Le DG du Canadien s'est appuyé sur Brad Marchand pour appuyer ses propos.
«Brad Marchand est le meilleur joueur de hockey que je connaisse à être capable de s'améliorer. Je le suis depuis qu'il évoluait dans la LHJMQ. D'année en année, il s'est amélioré. À 34 ans, il s'améliore toujours», que Hughes a défilé en assurant que le joueur que le Canadien repêchera avec la première sélection – s'il la conserve – et tous les autres qui suivront profiteront de la patience de l'état-major pour se développer et s'améliorer.
«C'est vrai que les choix de première ronde sont attendus rapidement dans la LNH et que nous espérerons avoir ces choix avec nous dès cette année. Mais si on juge que c'est mieux pour le bien du jeune et en fin de compte pour le bien de l'équipe qu'il prolonge son développement dans les mineures, c'est l'avenue qu'on prendra», que le directeur général a expliqué.

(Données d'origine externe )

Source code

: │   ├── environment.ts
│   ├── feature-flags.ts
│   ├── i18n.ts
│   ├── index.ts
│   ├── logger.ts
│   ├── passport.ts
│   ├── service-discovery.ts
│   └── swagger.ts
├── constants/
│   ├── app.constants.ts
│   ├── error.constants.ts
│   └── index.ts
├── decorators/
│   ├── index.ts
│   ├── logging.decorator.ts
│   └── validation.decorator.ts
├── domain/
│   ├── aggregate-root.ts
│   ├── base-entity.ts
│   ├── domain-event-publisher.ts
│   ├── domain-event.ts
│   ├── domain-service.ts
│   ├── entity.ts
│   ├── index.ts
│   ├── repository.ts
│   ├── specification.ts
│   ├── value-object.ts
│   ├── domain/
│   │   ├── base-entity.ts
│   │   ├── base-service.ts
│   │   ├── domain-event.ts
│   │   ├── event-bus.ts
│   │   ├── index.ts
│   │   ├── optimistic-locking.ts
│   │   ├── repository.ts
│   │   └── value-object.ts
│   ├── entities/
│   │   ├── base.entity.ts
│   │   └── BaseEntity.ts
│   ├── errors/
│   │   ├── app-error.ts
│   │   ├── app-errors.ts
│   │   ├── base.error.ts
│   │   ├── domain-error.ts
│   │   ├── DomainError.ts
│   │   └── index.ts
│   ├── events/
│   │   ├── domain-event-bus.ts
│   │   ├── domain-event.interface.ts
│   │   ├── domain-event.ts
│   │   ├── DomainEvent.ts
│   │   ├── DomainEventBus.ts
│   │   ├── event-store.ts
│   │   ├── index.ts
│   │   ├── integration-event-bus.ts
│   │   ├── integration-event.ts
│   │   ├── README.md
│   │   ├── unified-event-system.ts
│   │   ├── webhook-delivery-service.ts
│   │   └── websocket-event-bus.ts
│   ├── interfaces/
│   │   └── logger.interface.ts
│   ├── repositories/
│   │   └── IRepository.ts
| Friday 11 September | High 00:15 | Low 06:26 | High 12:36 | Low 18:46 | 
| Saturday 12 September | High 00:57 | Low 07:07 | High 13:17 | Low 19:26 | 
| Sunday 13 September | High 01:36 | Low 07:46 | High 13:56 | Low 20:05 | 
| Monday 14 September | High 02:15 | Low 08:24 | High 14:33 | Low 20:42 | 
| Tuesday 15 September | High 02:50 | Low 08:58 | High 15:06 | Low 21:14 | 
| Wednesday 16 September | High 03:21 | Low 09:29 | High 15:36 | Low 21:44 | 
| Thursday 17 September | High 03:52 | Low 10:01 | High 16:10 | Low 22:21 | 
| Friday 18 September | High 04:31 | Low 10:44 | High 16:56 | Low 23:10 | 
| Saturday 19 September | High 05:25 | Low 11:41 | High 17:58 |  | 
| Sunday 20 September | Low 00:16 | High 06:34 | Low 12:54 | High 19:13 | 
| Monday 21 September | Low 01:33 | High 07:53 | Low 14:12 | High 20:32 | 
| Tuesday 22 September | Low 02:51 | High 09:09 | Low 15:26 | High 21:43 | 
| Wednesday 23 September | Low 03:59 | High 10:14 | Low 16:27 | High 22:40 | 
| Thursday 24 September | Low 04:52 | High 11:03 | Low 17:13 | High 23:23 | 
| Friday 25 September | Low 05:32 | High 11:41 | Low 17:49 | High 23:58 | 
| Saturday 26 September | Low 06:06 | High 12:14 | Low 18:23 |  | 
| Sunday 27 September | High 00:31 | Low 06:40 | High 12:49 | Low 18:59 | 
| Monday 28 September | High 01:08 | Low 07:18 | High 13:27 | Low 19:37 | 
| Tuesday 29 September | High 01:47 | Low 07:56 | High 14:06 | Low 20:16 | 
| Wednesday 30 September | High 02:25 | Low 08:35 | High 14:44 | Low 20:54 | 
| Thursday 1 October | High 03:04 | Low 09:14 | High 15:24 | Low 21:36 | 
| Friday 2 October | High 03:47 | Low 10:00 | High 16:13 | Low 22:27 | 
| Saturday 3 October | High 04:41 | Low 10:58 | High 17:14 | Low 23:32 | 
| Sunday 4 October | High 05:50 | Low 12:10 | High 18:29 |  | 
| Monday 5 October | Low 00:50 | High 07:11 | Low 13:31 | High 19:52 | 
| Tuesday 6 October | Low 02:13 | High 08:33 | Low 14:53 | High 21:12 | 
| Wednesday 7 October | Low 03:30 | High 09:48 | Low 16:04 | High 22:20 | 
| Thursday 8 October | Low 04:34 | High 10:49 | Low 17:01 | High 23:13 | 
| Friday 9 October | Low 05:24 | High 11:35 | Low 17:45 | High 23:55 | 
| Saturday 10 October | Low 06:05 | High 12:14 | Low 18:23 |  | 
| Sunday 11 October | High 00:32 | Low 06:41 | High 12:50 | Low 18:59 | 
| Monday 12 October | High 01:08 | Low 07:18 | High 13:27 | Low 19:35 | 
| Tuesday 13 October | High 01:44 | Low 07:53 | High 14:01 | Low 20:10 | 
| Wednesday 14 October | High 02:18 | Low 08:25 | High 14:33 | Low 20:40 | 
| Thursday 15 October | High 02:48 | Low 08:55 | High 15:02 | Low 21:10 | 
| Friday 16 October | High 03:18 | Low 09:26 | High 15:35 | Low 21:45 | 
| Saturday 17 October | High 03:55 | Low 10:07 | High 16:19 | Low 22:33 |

À titre de tout premier choix de la cuvée 1998, Vincent Lecavalier a vécu ce que les trois jeunes qui sont dans la mire du Canadien vivent depuis des semaines. Décris comme le prochain «Micheal Jordan du Hockey» par l'ancien propriétaire du Lightning Art Williams, Lecavalier a composé avec l'énorme pression reliée à son rang de sélection et aux attentes qui en découle.
À titre de conseiller spécial aux opérations hockey du Tricolore, Lecavalier s'assure de bien faire comprendre à ses collègues de la direction que les fluctuations des performances au cours de la saison précédant un repêchage peuvent s'expliquer autrement que par une simple baisse de régime. Il a aussi profité de son poste pour échanger avec Shane Wright et il le fera aussi au cours des prochains jours avec Juraj Slafkovsky et Logan Cooley.
Je vous invite d'ailleurs à lire ici le texte de mon collègue Éric Leblanc sur les rôles que Vincent Lecavalier remplit dans le cadre du repêchage.
Avec l'aide de Vincent Lecavalier, de son patron Jeff Gorton qui est un solide dépisteur de talent, des deux patrons du recrutement amateurs, Martin Lapointe et Nick Bobrov, et de tous les dépisteurs de l'organisation, Kent Hughes a encore trois jours pour orchestrer son premier repêchage à titre du DG du Canadien.
À la lumière de ses commentaires, ces trois jours ne seront pas de trop, car contrairement à bien des observateurs et bien des partisans qui ont des positions bien arrêtées depuis longtemps, les jeux semblent pour le moment très loin d'être faits dans le camp du Tricolore.